● **To do**
All of the lines below should be copied word for word.

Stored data

########################################

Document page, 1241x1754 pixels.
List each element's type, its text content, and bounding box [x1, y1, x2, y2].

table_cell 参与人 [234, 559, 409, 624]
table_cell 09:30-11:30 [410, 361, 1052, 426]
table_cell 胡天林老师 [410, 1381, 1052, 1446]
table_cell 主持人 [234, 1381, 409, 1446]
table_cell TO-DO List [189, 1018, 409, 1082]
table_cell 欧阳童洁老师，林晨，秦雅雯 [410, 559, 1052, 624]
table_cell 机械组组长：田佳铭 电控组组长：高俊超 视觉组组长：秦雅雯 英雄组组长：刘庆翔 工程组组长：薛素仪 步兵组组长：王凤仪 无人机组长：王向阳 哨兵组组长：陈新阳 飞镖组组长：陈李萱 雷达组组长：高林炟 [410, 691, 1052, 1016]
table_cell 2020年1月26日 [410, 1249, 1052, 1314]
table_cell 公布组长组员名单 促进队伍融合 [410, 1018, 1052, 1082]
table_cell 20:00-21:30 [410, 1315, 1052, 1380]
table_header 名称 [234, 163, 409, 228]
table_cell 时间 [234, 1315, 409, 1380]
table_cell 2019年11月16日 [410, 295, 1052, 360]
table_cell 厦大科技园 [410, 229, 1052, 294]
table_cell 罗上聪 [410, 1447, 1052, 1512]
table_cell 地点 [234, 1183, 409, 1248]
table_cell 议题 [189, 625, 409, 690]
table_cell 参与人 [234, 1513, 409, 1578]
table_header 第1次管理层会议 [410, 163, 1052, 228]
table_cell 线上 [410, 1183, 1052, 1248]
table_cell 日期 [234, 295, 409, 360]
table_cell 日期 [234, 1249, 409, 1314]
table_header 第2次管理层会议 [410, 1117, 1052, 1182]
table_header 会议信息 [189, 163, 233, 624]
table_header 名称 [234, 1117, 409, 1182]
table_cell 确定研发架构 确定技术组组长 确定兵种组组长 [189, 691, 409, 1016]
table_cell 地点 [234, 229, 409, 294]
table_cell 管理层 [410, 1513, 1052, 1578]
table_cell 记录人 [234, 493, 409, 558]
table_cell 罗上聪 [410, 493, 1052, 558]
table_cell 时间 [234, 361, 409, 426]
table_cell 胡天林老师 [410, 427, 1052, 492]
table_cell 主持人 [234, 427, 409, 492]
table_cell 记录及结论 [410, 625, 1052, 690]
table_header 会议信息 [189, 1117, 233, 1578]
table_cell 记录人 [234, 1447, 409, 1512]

########################################

● **Result for this task**
Document page, 1241x1754 pixels.
List each element's type, its text content, and bounding box [x1, y1, x2, y2].

table_cell 参与人 [234, 559, 409, 624]
table_cell 09:30-11:30 [410, 361, 1052, 426]
table_cell 胡天林老师 [410, 1381, 1052, 1446]
table_cell 主持人 [234, 1381, 409, 1446]
table_cell TO-DO List [189, 1018, 409, 1082]
table_cell 欧阳童洁老师，林晨，秦雅雯 [410, 559, 1052, 624]
table_cell 机械组组长：田佳铭 电控组组长：高俊超 视觉组组长：秦雅雯 英雄组组长：刘庆翔 工程组组长：薛素仪 步兵组组长：王凤仪 无人机组长：王向阳 哨兵组组长：陈新阳 飞镖组组长：陈李萱 雷达组组长：高林炟 [410, 691, 1052, 1016]
table_cell 2020年1月26日 [410, 1249, 1052, 1314]
table_cell 公布组长组员名单 促进队伍融合 [410, 1018, 1052, 1082]
table_cell 20:00-21:30 [410, 1315, 1052, 1380]
table_header 名称 [234, 163, 409, 228]
table_cell 时间 [234, 1315, 409, 1380]
table_cell 2019年11月16日 [410, 295, 1052, 360]
table_cell 厦大科技园 [410, 229, 1052, 294]
table_cell 罗上聪 [410, 1447, 1052, 1512]
table_cell 地点 [234, 1183, 409, 1248]
table_cell 议题 [189, 625, 409, 690]
table_cell 参与人 [234, 1513, 409, 1578]
table_header 第1次管理层会议 [410, 163, 1052, 228]
table_cell 线上 [410, 1183, 1052, 1248]
table_cell 日期 [234, 295, 409, 360]
table_cell 日期 [234, 1249, 409, 1314]
table_header 第2次管理层会议 [410, 1117, 1052, 1182]
table_header 会议信息 [189, 163, 233, 624]
table_header 名称 [234, 1117, 409, 1182]
table_cell 确定研发架构 确定技术组组长 确定兵种组组长 [189, 691, 409, 1016]
table_cell 地点 [234, 229, 409, 294]
table_cell 管理层 [410, 1513, 1052, 1578]
table_cell 记录人 [234, 493, 409, 558]
table_cell 罗上聪 [410, 493, 1052, 558]
table_cell 时间 [234, 361, 409, 426]
table_cell 胡天林老师 [410, 427, 1052, 492]
table_cell 主持人 [234, 427, 409, 492]
table_cell 记录及结论 [410, 625, 1052, 690]
table_header 会议信息 [189, 1117, 233, 1578]
table_cell 记录人 [234, 1447, 409, 1512]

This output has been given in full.